- Page text -
■ ■ ■ ■

Webb et al. [35] estimated the weight loss of material per unit surface considering the influence of various pollutant agents, rainfall, and acid ionic concentration. Other authors considered the time of wetting (TOW), the period of time when the relative humidity is higher than 80% and the temperature is above 0 °C, as an important parameter to study the degradation effect due to the presence of water. Kucera and Fitz [37] derived a new equation of the total loss (expressed in g/m²) based on run-off tests (which lasted 4 years), while the surface recession of marble (per meter of rainfall) was modeled with field measurements by Yerrapragada et al. [38], and it was found that the loss of surface due to the impact of rain droplets was seven times greater than that caused by black crust formation. Delalieux et al. [39] modified previous equations in order to express the material loss as a linear recession measured in microns, and defined a new equation considering five different locations, collecting more than 30 thousand data over three years of measurements, and interpreting them using regression mathematical models in order to identity the significant variables to implement in the functions. Lan et al. [40] studied the effect of stone exposition to sheltered and unsheltered environments after on-site experiments.

■ ■ ■ ■

- Activities -
**A)** In the passage on modeling stone material loss, why did Delalieux et al. interpret their measurements with regression models? Answer in one to three sentences.
**B)** Continue the passage on modeling stone material loss from its last sentence.

- Data listing -
■ ■ ■ ■

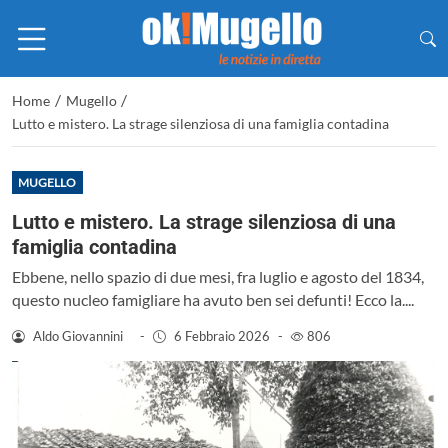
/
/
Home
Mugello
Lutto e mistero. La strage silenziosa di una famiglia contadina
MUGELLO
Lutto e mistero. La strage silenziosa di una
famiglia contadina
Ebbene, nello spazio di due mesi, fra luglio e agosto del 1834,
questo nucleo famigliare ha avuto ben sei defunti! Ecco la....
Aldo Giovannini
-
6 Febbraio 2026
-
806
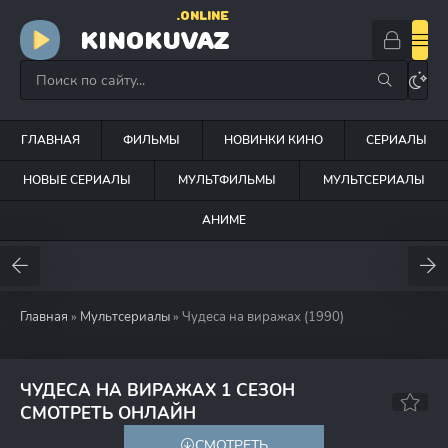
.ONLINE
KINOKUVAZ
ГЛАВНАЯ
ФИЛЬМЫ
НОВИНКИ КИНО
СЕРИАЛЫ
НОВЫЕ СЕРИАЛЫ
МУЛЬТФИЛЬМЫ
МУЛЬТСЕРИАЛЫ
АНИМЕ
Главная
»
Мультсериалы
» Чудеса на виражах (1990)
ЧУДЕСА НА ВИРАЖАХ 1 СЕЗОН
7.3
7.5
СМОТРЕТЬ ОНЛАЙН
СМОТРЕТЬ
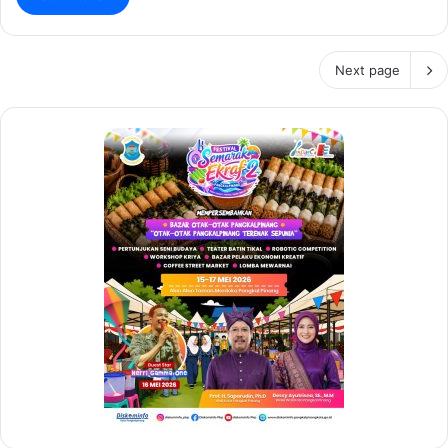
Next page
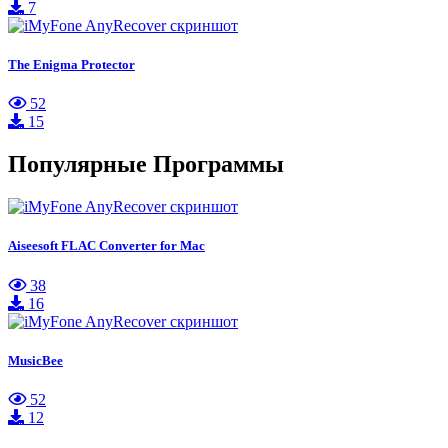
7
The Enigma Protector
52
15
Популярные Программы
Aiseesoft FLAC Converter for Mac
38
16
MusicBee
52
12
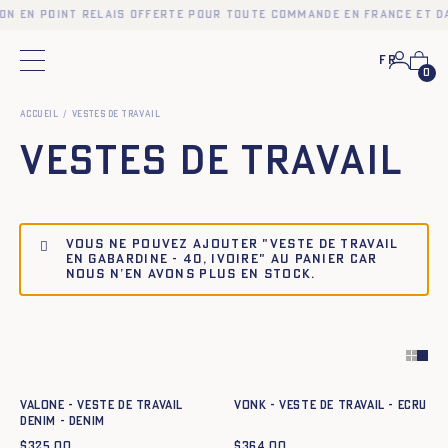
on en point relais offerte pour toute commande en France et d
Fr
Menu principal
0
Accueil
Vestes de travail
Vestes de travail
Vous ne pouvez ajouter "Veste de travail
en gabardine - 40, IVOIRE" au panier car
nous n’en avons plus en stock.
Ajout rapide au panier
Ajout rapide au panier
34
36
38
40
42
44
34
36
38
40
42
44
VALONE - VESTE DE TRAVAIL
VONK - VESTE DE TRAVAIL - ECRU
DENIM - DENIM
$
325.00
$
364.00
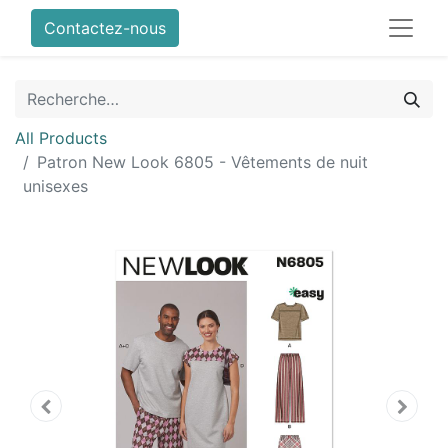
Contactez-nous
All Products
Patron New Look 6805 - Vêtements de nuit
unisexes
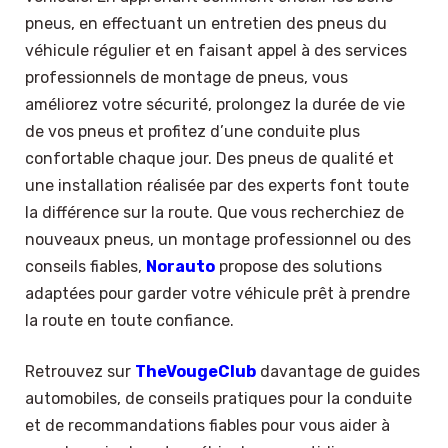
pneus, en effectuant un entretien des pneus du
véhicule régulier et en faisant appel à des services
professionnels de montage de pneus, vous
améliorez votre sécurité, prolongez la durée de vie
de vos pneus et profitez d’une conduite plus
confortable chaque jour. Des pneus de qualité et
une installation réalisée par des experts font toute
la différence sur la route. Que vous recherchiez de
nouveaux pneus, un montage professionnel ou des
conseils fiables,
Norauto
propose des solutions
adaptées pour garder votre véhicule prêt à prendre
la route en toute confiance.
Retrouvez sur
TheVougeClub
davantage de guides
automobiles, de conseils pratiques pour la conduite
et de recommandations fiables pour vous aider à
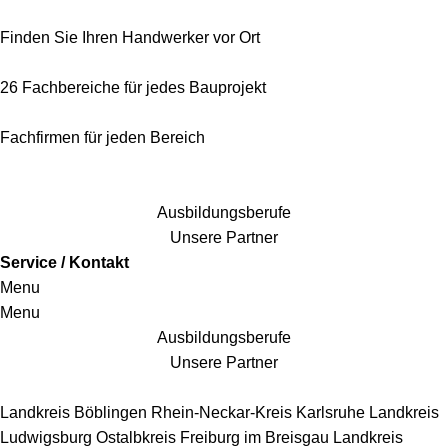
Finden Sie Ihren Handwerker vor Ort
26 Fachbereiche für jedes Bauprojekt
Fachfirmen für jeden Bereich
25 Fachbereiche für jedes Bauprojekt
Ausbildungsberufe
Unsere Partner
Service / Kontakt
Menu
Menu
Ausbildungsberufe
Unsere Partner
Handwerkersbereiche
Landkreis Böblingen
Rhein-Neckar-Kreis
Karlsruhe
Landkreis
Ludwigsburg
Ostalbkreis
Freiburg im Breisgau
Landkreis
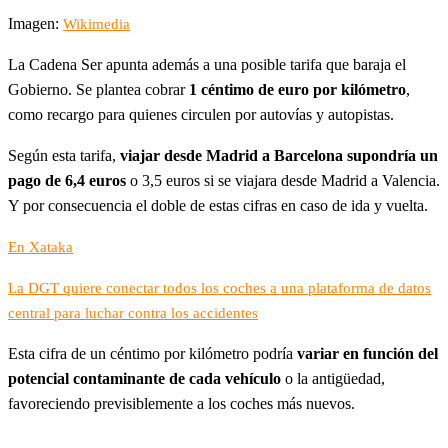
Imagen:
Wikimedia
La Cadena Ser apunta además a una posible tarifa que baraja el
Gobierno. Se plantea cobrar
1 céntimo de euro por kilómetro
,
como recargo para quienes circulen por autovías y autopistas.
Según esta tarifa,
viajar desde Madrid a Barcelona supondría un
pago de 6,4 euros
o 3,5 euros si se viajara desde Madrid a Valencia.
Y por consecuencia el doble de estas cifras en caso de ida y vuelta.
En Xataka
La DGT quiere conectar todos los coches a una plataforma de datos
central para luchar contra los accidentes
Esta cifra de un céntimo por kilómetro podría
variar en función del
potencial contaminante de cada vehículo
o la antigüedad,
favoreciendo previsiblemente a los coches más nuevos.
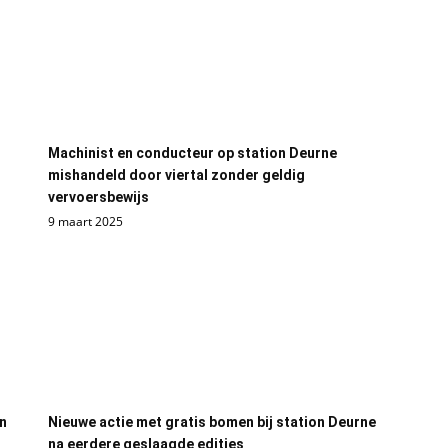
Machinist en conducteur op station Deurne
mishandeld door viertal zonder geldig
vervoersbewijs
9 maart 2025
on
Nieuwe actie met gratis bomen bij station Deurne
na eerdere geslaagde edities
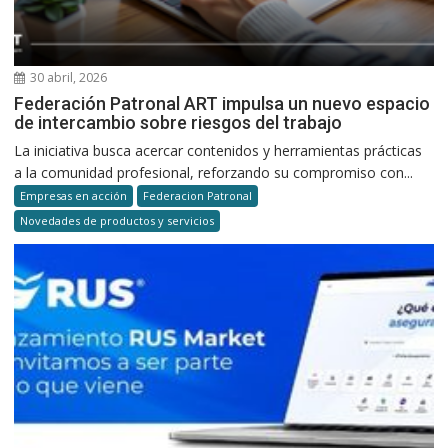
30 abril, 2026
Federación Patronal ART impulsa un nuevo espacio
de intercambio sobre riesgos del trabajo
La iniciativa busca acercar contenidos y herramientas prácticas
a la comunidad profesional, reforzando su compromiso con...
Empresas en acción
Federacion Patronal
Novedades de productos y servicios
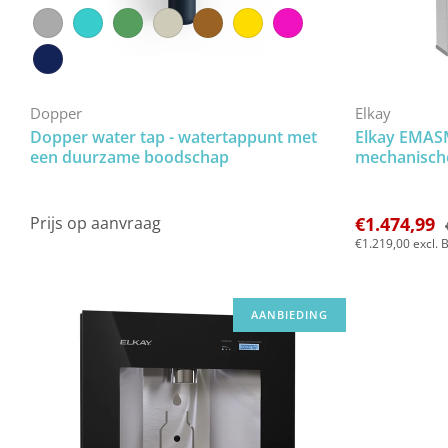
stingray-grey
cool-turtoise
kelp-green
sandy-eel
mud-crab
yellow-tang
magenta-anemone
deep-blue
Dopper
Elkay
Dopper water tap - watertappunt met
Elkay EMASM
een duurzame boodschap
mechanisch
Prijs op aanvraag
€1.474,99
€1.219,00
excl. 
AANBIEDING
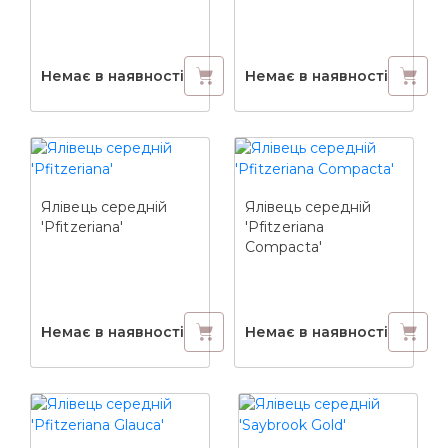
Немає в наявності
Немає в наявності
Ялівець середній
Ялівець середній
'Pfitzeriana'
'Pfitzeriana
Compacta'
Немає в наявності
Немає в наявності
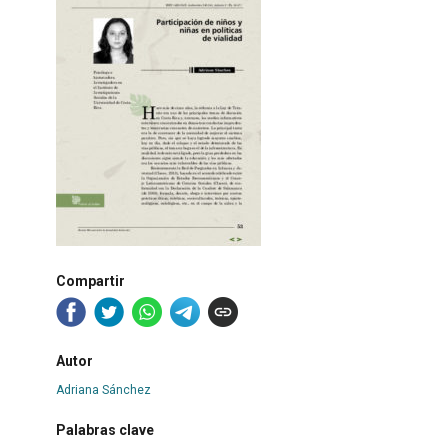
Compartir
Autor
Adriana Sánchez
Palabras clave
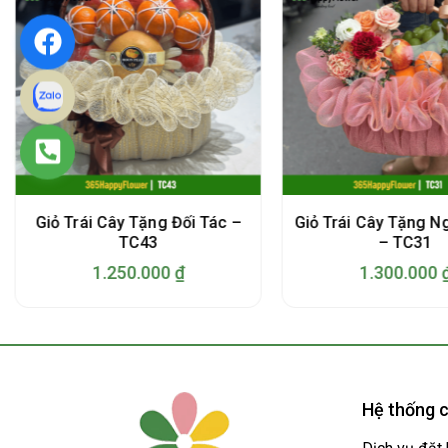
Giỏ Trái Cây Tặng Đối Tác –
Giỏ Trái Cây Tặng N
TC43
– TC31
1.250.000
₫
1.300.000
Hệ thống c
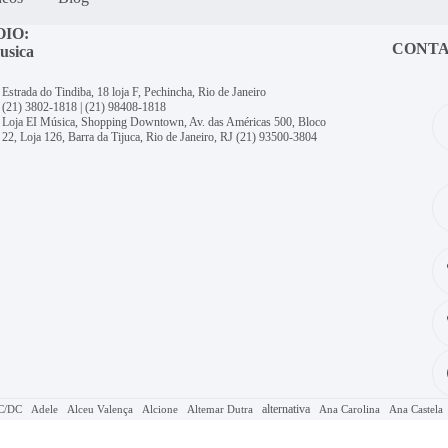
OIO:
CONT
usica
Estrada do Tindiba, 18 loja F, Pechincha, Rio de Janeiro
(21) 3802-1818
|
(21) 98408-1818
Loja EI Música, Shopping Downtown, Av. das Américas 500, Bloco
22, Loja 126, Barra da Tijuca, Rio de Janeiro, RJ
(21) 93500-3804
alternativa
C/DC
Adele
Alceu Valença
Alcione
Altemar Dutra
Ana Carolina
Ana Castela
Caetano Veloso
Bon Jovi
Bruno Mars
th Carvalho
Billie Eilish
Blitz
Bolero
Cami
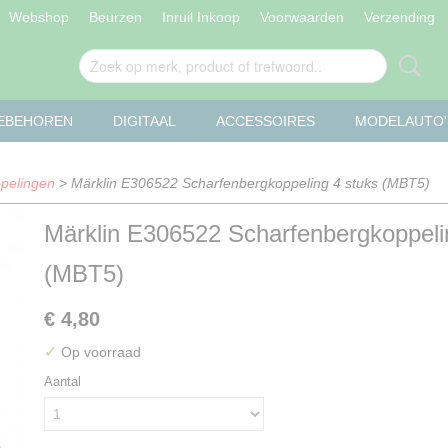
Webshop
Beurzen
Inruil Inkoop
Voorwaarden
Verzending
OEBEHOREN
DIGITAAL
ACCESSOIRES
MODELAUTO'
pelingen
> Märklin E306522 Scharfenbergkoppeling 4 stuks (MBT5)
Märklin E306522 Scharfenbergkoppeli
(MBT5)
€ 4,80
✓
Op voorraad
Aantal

■ ■ ■ ■

- Answers per task -
**A)** Delalieux et al. interpreted their measurements with regression models to identify which variables were significant, so that those variables could be included in their functions.

**B)**
Kucera and his research group [41] investigated the effect of different pollutants on materials, including carbonate rocks, in the context of international exposure programs (MULTI-ASSESS Project 2007). They proposed a damage function for carbonate rocks, considering the increasing values of SO₂ and the increasing values of nitrates, HNO₃ and PM, due to the increase in vehicular traffic in recent decades in Europe. The results indicated that SO₂ is the predominant factor of decay in multi-pollutant areas. Livingston [34] calculated the acid neutralization path in the pH range 3.5–6 and the effect of dry deposition, describing material loss in terms of amount of Ca²⁺ ion released by the material, and applying the electroneutrality condition between the solution chemistry of rainfall and runoff. Martinez-Martinez et al. [17] analyzed stones in aggressive environments, counting the number of years of natural aging required to achieve the same state of erosion in the stone after artificial tests. Salvini et al. [27] studied selected Italian carbonate stones by simulating the wetting effect of rainwater in environmental chambers and demonstrated that a careful evaluation of petrographic features, such as grain size, porosity, pore-size distribution, and mineralogy (content of clay minerals, sulfurs, etc.) also has an important role in determining the surface recession rate.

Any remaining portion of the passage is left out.